(Entries taken from a collection)
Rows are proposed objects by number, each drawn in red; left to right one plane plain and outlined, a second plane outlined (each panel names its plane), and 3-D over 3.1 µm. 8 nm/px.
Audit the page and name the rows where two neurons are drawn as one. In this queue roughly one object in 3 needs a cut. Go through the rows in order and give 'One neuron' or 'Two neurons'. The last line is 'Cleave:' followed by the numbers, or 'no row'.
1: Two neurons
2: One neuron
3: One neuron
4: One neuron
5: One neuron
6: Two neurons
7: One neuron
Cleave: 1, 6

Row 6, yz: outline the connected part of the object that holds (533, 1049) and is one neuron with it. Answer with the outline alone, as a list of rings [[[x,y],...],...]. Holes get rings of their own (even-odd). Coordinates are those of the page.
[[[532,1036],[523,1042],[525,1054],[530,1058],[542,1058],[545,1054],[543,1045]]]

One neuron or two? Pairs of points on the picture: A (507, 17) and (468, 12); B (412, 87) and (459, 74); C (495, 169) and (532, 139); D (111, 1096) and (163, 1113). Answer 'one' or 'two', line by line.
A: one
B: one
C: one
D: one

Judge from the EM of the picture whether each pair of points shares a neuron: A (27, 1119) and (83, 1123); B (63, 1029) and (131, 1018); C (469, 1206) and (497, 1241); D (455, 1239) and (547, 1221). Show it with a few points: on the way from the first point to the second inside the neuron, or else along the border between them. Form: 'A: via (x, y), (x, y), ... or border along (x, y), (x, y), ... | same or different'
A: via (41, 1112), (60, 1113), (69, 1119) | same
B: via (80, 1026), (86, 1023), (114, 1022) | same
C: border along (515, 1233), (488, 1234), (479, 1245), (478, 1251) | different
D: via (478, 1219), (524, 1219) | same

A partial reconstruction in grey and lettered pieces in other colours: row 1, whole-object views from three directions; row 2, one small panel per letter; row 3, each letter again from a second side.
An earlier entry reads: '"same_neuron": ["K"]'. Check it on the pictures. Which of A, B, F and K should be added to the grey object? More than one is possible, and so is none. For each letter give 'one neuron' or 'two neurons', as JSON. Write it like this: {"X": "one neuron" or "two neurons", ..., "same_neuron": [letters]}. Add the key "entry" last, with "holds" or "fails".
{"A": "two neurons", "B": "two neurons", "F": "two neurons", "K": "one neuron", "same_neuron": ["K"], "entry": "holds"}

...

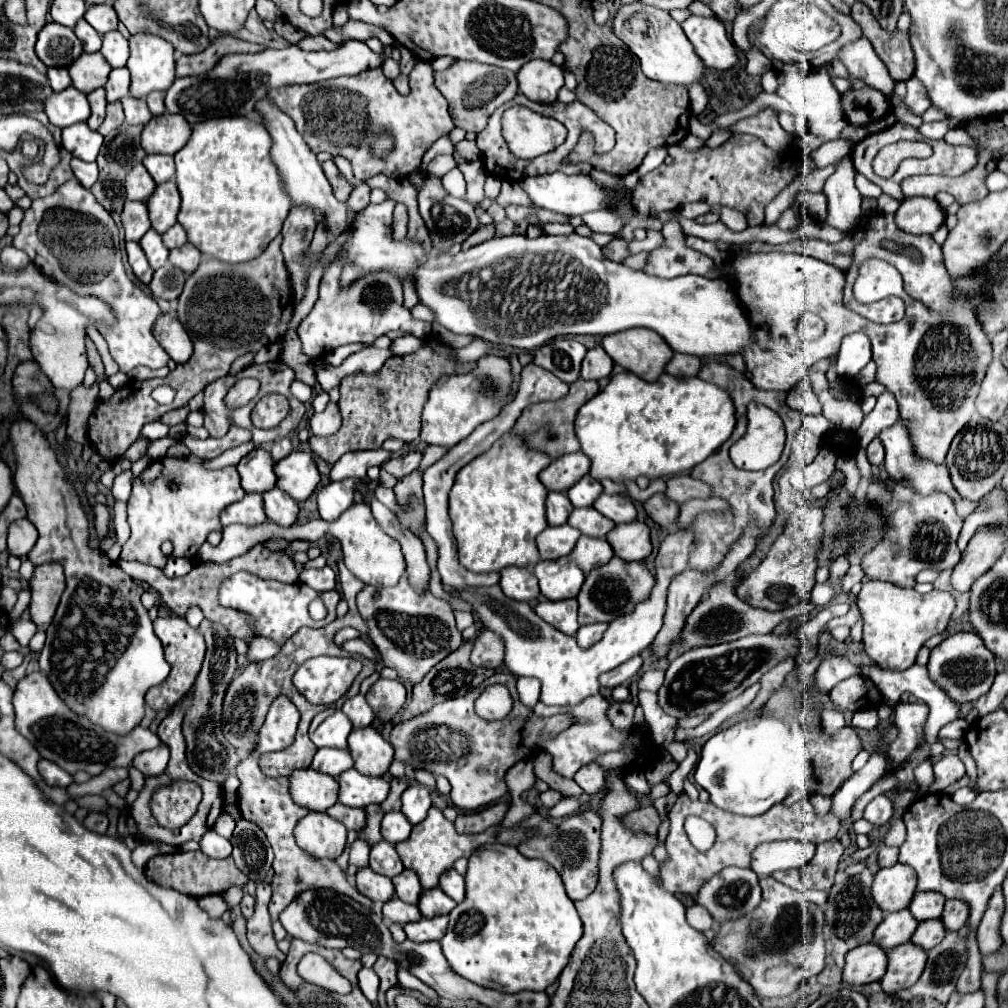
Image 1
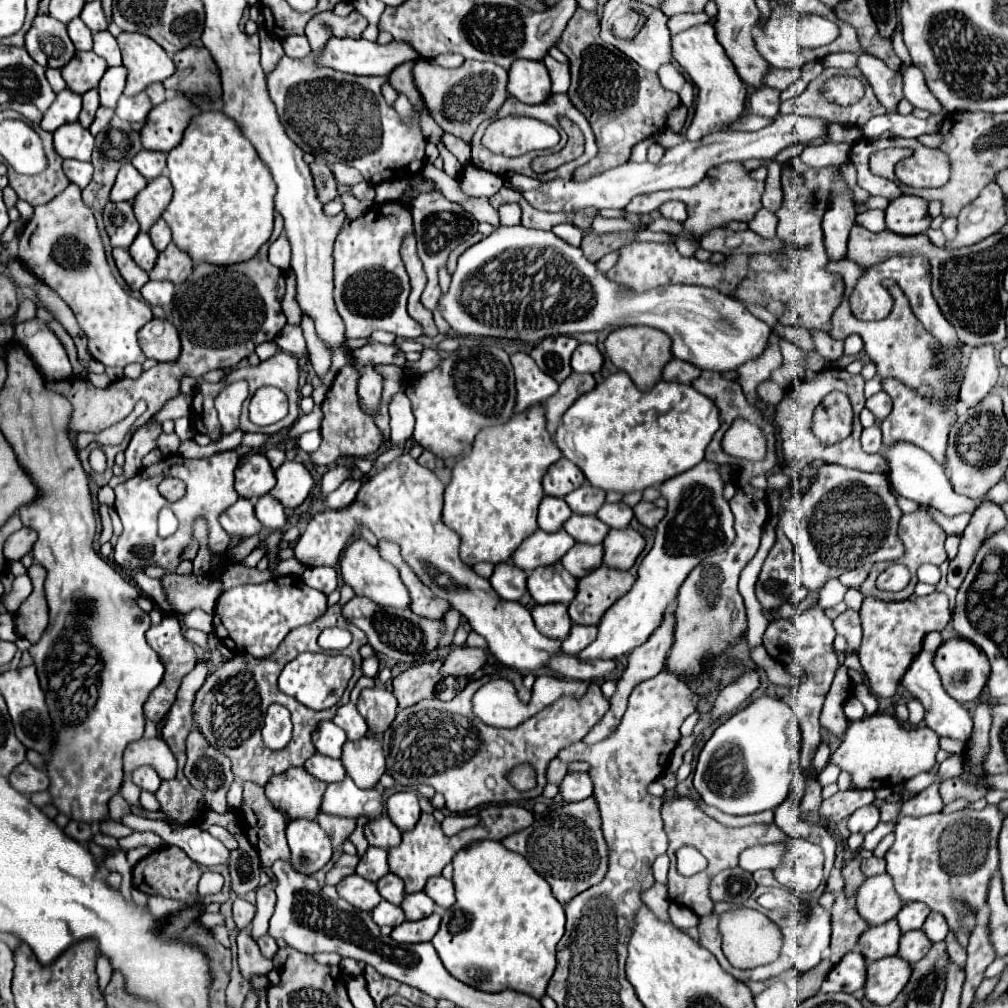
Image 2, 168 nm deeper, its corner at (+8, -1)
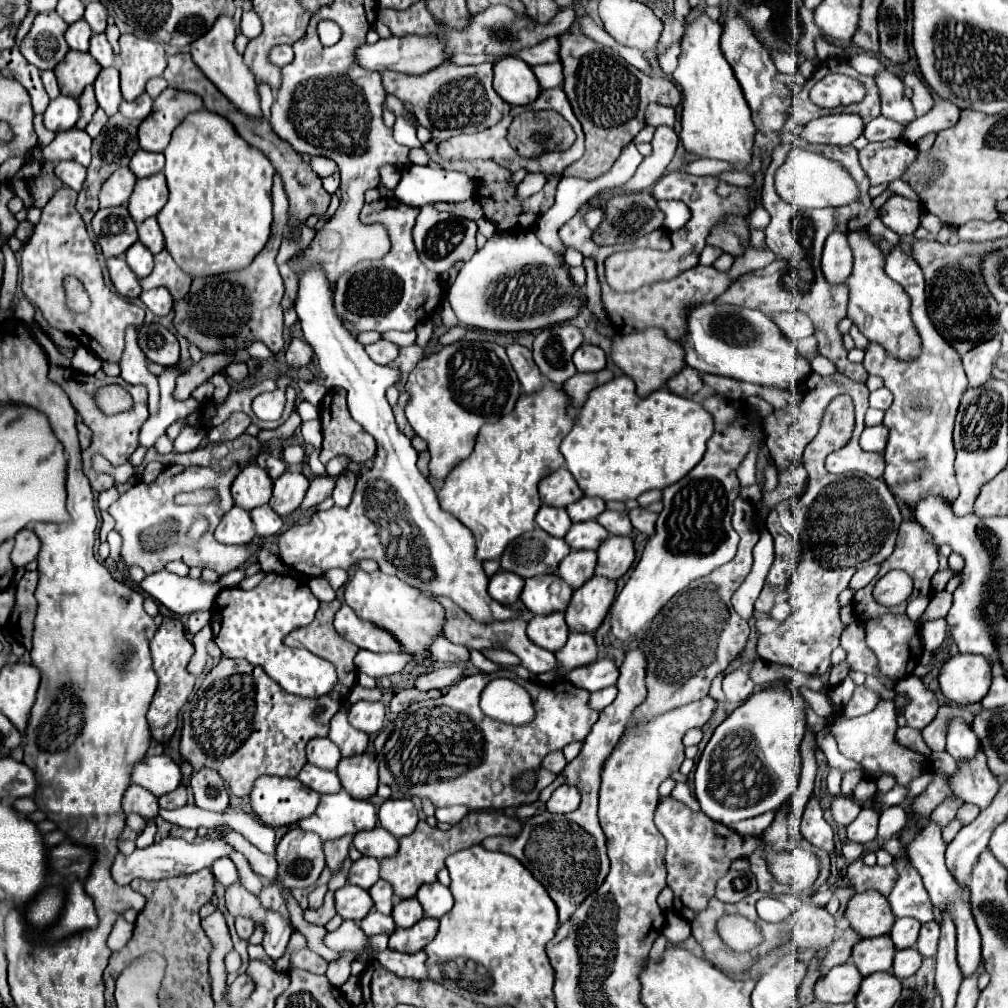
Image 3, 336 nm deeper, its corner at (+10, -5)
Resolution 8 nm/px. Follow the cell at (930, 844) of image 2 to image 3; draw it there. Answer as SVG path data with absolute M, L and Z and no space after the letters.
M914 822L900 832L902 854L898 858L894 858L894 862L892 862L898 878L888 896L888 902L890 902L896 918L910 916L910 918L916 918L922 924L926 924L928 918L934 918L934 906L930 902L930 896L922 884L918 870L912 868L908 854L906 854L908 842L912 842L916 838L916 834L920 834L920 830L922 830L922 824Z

-- What the exercise asks --
In the data above, each line holding "corner" is to be found and copied.

-- Answer below --
Image 2, 168 nm deeper, its corner at (+8, -1)
Image 3, 336 nm deeper, its corner at (+10, -5)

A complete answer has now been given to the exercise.